Default auto-fetch threshold: score ≥ 4 AND open-access URL available. Candidates below threshold or without an OA URL are logged with their score and reason but are not fetched.

A-tier journal list and negative-keyword list are versioned with the discovery tools at tools/wishlist/find-candidates.mjs and .claude/skills/discover/SKILL.md. Changes to either are tracked in git.

Inclusion and exclusion criteria

Included in the wiki corpus:

Peer-reviewed primary research on the occurrence, exposure, toxicology, mitigation, or regulation of lead, cadmium, inorganic and total arsenic, methylmercury and total mercury, nickel, aluminium, chromium, hexavalent chromium, tin, antimony, or uranium in food, ingredients, supply-chain inputs (soil, water, fertilisers, equipment, packaging), or directly comparable matrices.
Government and intergovernmental scientific opinions, risk assessments, regulatory guidance, action levels, total-diet surveys, and Total Diet Study programmes from FDA, EPA, EFSA, JECFA, WHO, Codex Alimentarius, ATSDR, OEHHA, FSANZ, China NHC, Mexico SSA, and equivalent national bodies.
Systematic reviews, meta-analyses, and review chapters on the included scope.
Industry, NGO, and consumer-organisation testing reports (Consumer Reports, Healthy Babies Bright Futures, Environmental Working Group, and similar) at category and ingredient level only; brand-level rankings are not reproduced (see HMTc firewall).

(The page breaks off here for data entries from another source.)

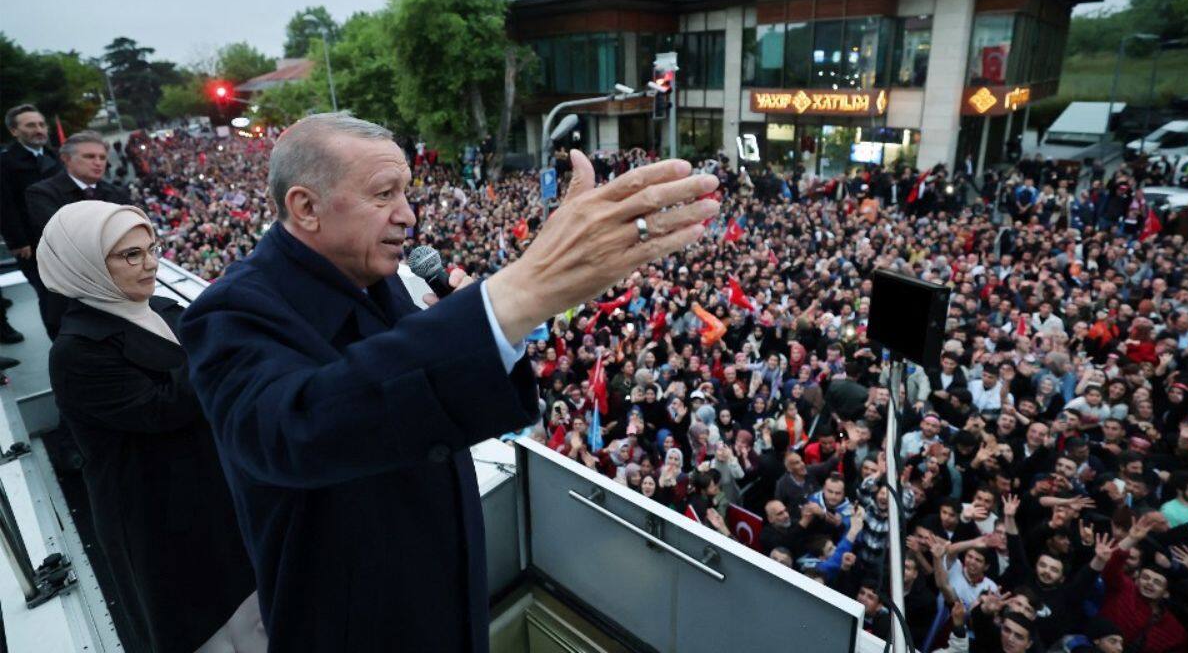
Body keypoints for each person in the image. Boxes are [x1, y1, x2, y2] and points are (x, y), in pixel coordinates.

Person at [179, 113, 718, 651]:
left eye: (406, 193)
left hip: (447, 601)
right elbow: (297, 428)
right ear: (306, 207)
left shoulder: (377, 280)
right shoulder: (229, 313)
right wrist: (517, 293)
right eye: (384, 194)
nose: (408, 216)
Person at [38, 201, 256, 652]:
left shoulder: (159, 305)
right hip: (161, 520)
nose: (151, 263)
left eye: (152, 248)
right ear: (85, 265)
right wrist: (224, 343)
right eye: (130, 255)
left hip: (217, 494)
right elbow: (161, 410)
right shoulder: (77, 351)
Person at [26, 130, 132, 336]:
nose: (98, 162)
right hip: (67, 293)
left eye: (102, 157)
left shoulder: (117, 193)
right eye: (89, 156)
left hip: (114, 289)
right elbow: (63, 237)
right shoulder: (41, 193)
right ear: (66, 159)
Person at [1, 104, 64, 340]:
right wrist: (18, 241)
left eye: (41, 124)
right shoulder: (5, 163)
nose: (39, 129)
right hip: (31, 245)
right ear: (14, 131)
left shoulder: (54, 157)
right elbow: (4, 206)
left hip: (62, 240)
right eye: (30, 125)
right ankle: (59, 345)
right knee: (50, 298)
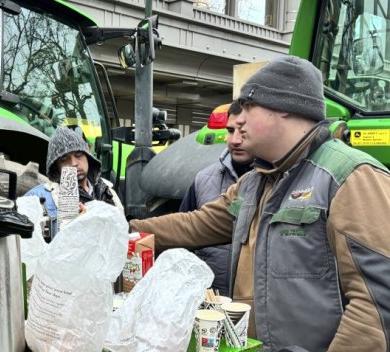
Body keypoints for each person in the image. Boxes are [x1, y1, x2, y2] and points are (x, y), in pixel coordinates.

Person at [130, 56, 390, 351]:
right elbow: (196, 223)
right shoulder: (257, 181)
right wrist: (125, 230)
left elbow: (378, 304)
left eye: (250, 106)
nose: (239, 118)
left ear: (284, 108)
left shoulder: (349, 177)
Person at [179, 101, 253, 295]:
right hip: (208, 306)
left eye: (243, 131)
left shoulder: (277, 182)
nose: (235, 140)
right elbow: (183, 238)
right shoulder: (203, 180)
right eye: (230, 130)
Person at [25, 126, 123, 238]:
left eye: (78, 155)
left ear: (88, 154)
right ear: (56, 166)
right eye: (64, 159)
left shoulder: (107, 190)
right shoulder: (37, 199)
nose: (74, 163)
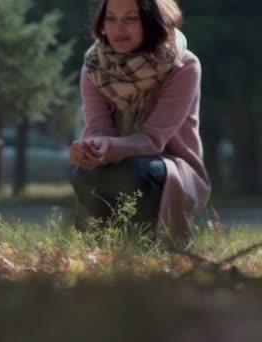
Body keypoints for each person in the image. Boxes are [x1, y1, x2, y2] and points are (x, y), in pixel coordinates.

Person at [69, 0, 211, 244]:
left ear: (152, 21)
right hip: (115, 158)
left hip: (171, 166)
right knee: (82, 171)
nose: (118, 28)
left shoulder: (184, 65)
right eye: (110, 18)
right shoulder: (94, 68)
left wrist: (107, 148)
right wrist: (89, 149)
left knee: (137, 171)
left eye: (131, 19)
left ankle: (146, 249)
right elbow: (98, 128)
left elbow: (153, 140)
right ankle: (99, 248)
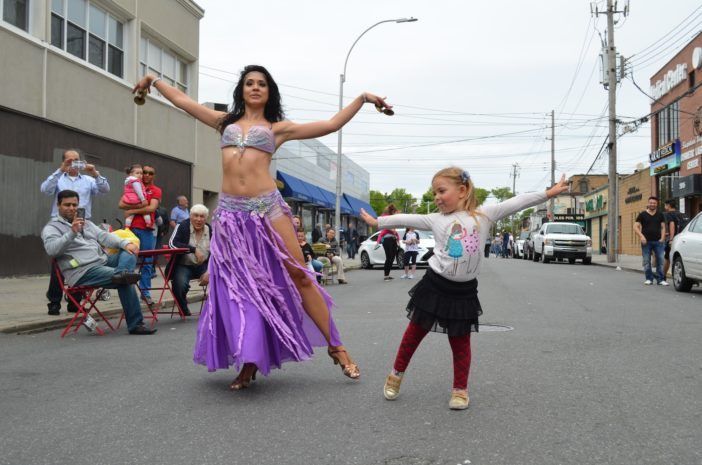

Excluded from the wiki corpus:

Clinical metallomics in medicine outside the dietary exposure pathway.
Occupational exposure in industrial settings.
Environmental exposure outside the food system (a substantial portion of which lives at WikiBiome).
Brand-by-brand contamination tables, certificates of analysis, and internal lab data (these belong in the private brand-intelligence build, not the public Index).
Single-case clinical reports without aggregate occurrence or exposure data.
News commentary used as primary evidence (admitted only as a lead to verify against a primary source).

Quality assessment (evidence tiers)

Every source page is assigned an evidence_tier (A / B / C) in its frontmatter. Synthesis claims lean A-tier; B-tier and C-tier sources are admitted with explicit attribution.

A-tier. Peer-reviewed primary research and systematic reviews; government and intergovernmental scientific opinions and risk assessments; total-diet surveys and recurring monitoring programmes.
B-tier. Industry white papers; NGO and consumer-organisation reports with disclosed methodology; reputable trade publications.
C-tier. News coverage, blog material, conference abstracts without full text, and other sources used as leads rather than evidence in their own right.

The fine-grained Evidence Fitness layer (EF-1 through EF-X) used inside the structured evidence register is documented separately at methodology.md § Evidence Fitness.

Reproducibility

A reader who wants to reproduce a specific discovery run can:

Read the audit log at data/evidence/discovery/discover-<date>.csv for the run’s full per-candidate decision trail.
Re-run the same topic via the /discover skill (.claude/skills/discover/SKILL.md) — the dedupe index and scoring rubric are deterministic given the same corpus state.
For the daemon-driven gap-fill flow, the equivalent logs are at data/evidence/autonomy/wishlist-*.csv and the gap-driven query construction is documented in tools/wishlist/build-targeted-queries.mjs.

The complete corpus dedupe index is rebuilt from on-disk state on every run (data/evidence/discovery/corpus-index.json) so no historical version is required to verify a current dedupe decision.

What this page does not do

This page documents the search strategy. It does not document:

The synthesis workflow (how source pages become ingredient and product page claims). See CLAUDE.md § Part 9.
The routing layer (how source frontmatter fans out to product, ingredient, metal, and regulation destination pages). See CLAUDE.md § Part 5b and the live audit at data/evidence/product_source_routing_audit.csv.
The HMTc standards-setting methodology (how literature percentiles are pooled and certification thresholds chosen). That work is published separately at the Heavy Metal Tested & Certified program manual; the wiki / HMTc firewall is documented at Editorial standards.

For the full corpus coverage and gap surface, see Corpus coverage and methodology transparency.